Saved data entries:
____
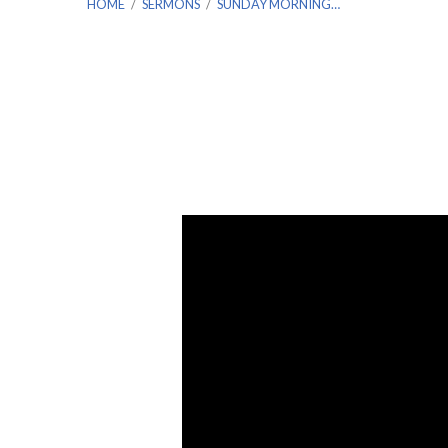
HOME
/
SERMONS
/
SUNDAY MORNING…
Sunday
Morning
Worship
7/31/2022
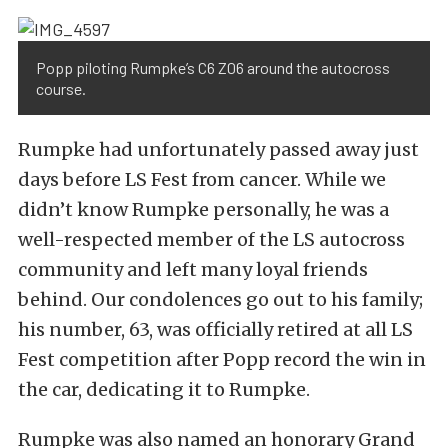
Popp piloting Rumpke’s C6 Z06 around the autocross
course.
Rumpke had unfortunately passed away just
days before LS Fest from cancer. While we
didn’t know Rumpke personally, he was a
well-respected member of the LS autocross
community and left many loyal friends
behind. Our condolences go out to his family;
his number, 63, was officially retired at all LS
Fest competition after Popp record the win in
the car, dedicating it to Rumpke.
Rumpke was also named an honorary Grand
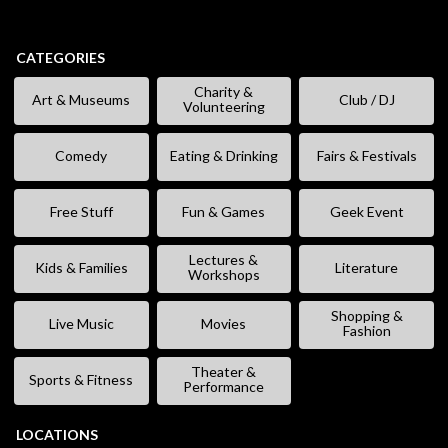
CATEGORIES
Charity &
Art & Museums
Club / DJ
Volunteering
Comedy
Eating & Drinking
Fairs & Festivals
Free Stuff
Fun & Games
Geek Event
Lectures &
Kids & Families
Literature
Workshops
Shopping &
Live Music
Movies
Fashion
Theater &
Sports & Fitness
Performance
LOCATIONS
____
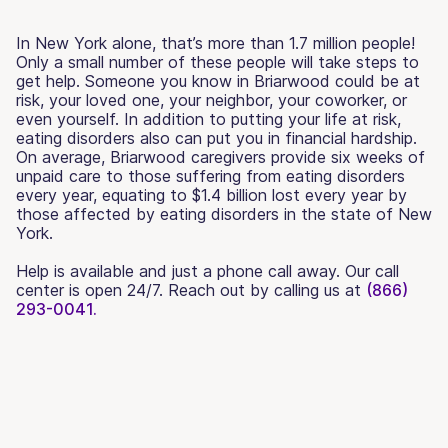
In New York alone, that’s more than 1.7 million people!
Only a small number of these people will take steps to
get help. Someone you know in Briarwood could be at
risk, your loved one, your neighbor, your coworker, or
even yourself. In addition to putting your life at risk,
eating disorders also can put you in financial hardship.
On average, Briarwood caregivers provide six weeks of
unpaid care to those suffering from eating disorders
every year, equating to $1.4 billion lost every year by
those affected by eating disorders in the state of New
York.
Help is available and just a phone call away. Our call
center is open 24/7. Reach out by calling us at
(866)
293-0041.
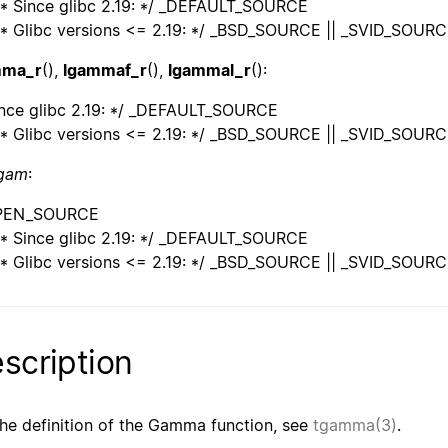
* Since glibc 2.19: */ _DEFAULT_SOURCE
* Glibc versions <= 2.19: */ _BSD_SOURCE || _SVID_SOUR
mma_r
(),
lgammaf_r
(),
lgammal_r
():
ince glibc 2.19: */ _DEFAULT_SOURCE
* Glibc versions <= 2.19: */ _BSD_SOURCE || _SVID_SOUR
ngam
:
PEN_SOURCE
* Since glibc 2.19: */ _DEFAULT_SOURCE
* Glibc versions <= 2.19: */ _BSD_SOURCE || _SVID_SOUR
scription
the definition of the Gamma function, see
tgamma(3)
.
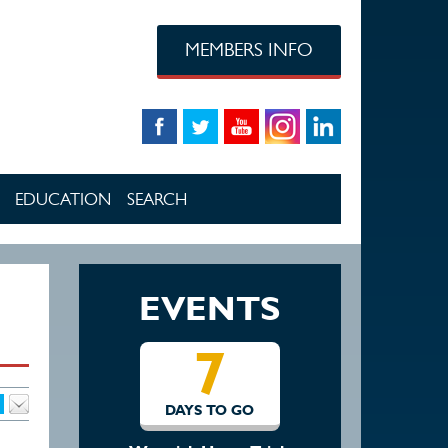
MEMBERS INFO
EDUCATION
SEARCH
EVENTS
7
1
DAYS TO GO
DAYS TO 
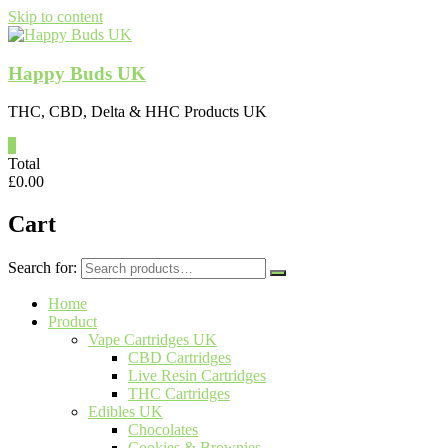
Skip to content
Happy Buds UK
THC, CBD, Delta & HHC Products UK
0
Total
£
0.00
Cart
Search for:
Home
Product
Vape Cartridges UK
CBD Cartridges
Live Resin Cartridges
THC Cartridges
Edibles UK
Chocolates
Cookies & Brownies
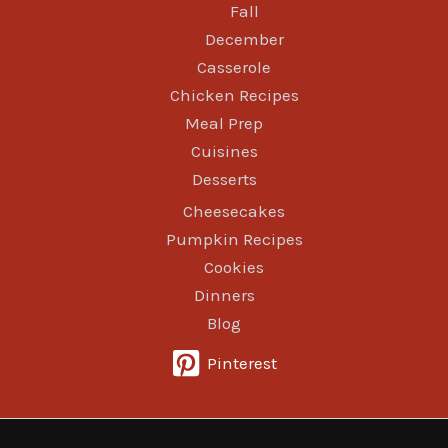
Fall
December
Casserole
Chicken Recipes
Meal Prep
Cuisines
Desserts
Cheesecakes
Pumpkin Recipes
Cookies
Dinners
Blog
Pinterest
____
■ Problem
Report each line of the listing above that contains the string "those".

■ Output for this task
unpaid care to those suffering from eating disorders
those affected by eating disorders in the state of New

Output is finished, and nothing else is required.